Dreams of agricultural success had faded into the dim past, and on return from Hong Kong, he was appointed as Production Control Manager in the Metro Cammell factory. He introduced a new progress control system for the shop floor to improve production efficiency and on-time delivery. One of Metro Cammell’s competitors, Alstom, bought the company, and promptly shut it down. He moved on to Strachan & Henshaw, in Bristol, where he introduced an IBM mainframe computer system for controlling production across a range of products, for both the nuclear fuel industry and the Royal Navy.
With recessions looming in both of Strachan and Henshaw’s main market areas, he moved back into the rail market area, and was appointed as Contract Manager for the 72-strong fleet of new trains for the extension of the London Docklands Light Railway. Having successfully delivered those, he established the plan for upgrading the signalling system of the fully automated trains, to enable system capacity to be increased, and service reliability improved.
Knowledge of rail infrastructure systems and their interfaces with train systems was increased, and experience in how to make the complexity of interactions more reliable and easier to maintain, was obtained over a series of different assignments as a consultant.
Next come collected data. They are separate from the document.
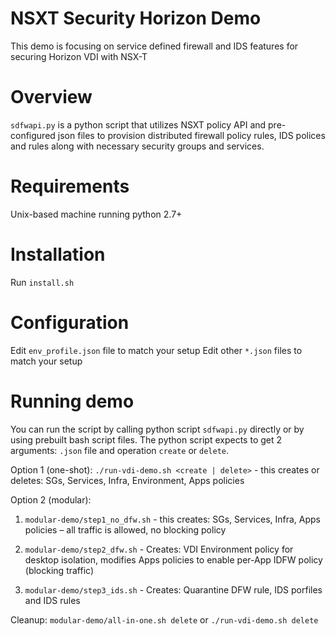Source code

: # NSXT Security Horizon Demo
This demo is focusing on service defined firewall and IDS features for securing Horizon VDI with NSX-T 

# Overview
`sdfwapi.py` is a python script that utilizes NSXT policy API and pre-configured json files to provision distributed firewall policy rules, IDS polices and rules along with necessary security groups and services.

# Requirements
Unix-based machine running python 2.7+

# Installation
Run `install.sh`

# Configuration
Edit `env_profile.json` file to match your setup
Edit other `*.json` files to match your setup

# Running demo
You can run the script by calling python script `sdfwapi.py` directly or by using prebuilt bash script files.
The python script expects to get 2 arguments: `.json` file and operation `create` or `delete`.

Option 1 (one-shot): `./run-vdi-demo.sh <create | delete>` - this creates or deletes: SGs, Services, Infra, Environment, Apps policies

Option 2 (modular): 
1. `modular-demo/step1_no_dfw.sh` - this creates: SGs, Services, Infra, Apps policies – all traffic is allowed, no blocking policy

2. `modular-demo/step2_dfw.sh` - Creates: VDI Environment policy for desktop isolation, modifies Apps policies to enable per-App IDFW policy (blocking traffic)

3. `modular-demo/step3_ids.sh` - Creates: Quarantine DFW rule, IDS porfiles and IDS rules

Cleanup: 
`modular-demo/all-in-one.sh delete` or `./run-vdi-demo.sh delete`

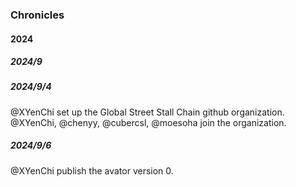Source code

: ### Chronicles
#### 2024
##### 2024/9   
##### 2024/9/4
@XYenChi set up the Global Street Stall Chain github organization.    
@XYenChi, @chenyy, @cubercsl, @moesoha join the organization.
##### 2024/9/6
@XYenChi publish the avator version 0.   
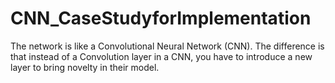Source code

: # CNN_CaseStudyforImplementation
The network is like a Convolutional Neural Network (CNN). The difference is that instead of a Convolution layer in a CNN, you have to introduce a new layer to bring novelty in their model. 
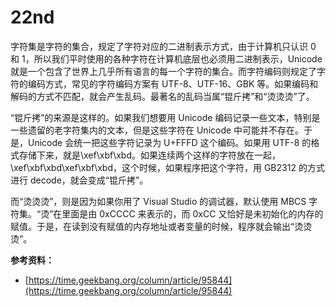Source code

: # 22nd

字符集是字符的集合，规定了字符对应的二进制表示方式，由于计算机只认识 0 和 1，所以我们平时使用的各种字符在计算机底层也必须用二进制表示，Unicode 就是一个包含了世界上几乎所有语言的每一个字符的集合。而字符编码则规定了字符的编码方式，常见的字符编码方案有 UTF-8、UTF-16、GBK 等。如果编码和解码的方式不匹配，就会产生乱码。最著名的乱码当属“锟斤拷”和“烫烫烫”了。

“锟斤拷”的来源是这样的。如果我们想要用 Unicode 编码记录一些文本，特别是一些遗留的老字符集内的文本，但是这些字符在 Unicode 中可能并不存在。于是，Unicode 会统一把这些字符记录为 U+FFFD 这个编码。如果用 UTF-8 的格式存储下来，就是\xef\xbf\xbd。如果连续两个这样的字符放在一起，\xef\xbf\xbd\xef\xbf\xbd，这个时候，如果程序把这个字符，用 GB2312 的方式进行 decode，就会变成“锟斤拷”。

而“烫烫烫”，则是因为如果你用了 Visual Studio 的调试器，默认使用 MBCS 字符集。“烫”在里面是由 0xCCCC 来表示的，而 0xCC 又恰好是未初始化的内存的赋值。于是，在读到没有赋值的内存地址或者变量的时候，程序就会输出“烫烫烫”。

**参考资料：**

* [https://time.geekbang.org/column/article/95844](https://time.geekbang.org/column/article/95844)
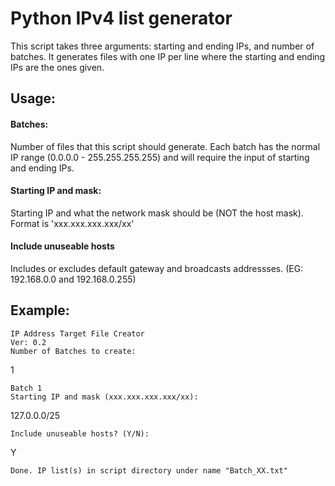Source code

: # Python IPv4 list generator

This script takes three arguments: starting and ending IPs, and number of batches.
It generates files with one IP per line where the starting and ending IPs are the ones given.

## Usage:

#### Batches: 

Number of files that this script should generate. Each batch has the normal IP range (0.0.0.0 - 255.255.255.255)
and will require the input of starting and ending IPs.

#### Starting IP and mask:
Starting IP and what the network mask should be (NOT the host mask). 
Format is 'xxx.xxx.xxx.xxx/xx'

#### Include unuseable hosts
Includes or excludes default gateway and broadcasts addressses. (EG: 192.168.0.0 and 192.168.0.255)
	
	
## Example:

	IP Address Target File Creator
	Ver: 0.2
	Number of Batches to create:

1

	Batch 1
	Starting IP and mask (xxx.xxx.xxx.xxx/xx): 

127.0.0.0/25

	Include unuseable hosts? (Y/N):

Y

	Done. IP list(s) in script directory under name "Batch_XX.txt"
Notable amongst the variety of challenging work was getting acceptance to the environmental impacts of an elevated rail system through an urban environment. Noise and vibration were key issues for that. Another was the task of bringing national rail performance back to previous levels, after rolling contact fatigue was found to have become an epidemic due to changes in rail maintenance system regimes. This resulted in him joining a dedicated tiger team of global specialists, to identify the source of the problem, to establish workable solutions for resolution, and implement the solutions throughout the UK rail network.
Rolling stock and depots work at Crossrail, which in its time was the largest civil engineering programme of work in Europe, was able to benefit from his wealth of knowledge and experience in train and rail infrastructure systems, to good effect.
Now, running his own consultancy business, Geoff is able to take a holistic thinking approach to apply project, technical, systems, and design management skills across the spectrum of the project and systems lifecycle, to a wide range of problems, to add real value to client’s businesses and to effectively deal with the issues that are of highest concern.
He published his book Sensational Systems in 2018 which collects together the important lessons from his hard-won experience in project and system delivery and presents them in a structured methodology and simple to understand procedures and processes.
Geoff is able to provide coaching, mentoring, and consulting services across a range of industries and business sizes. He can also take training, speaking, TV, and radio engagements.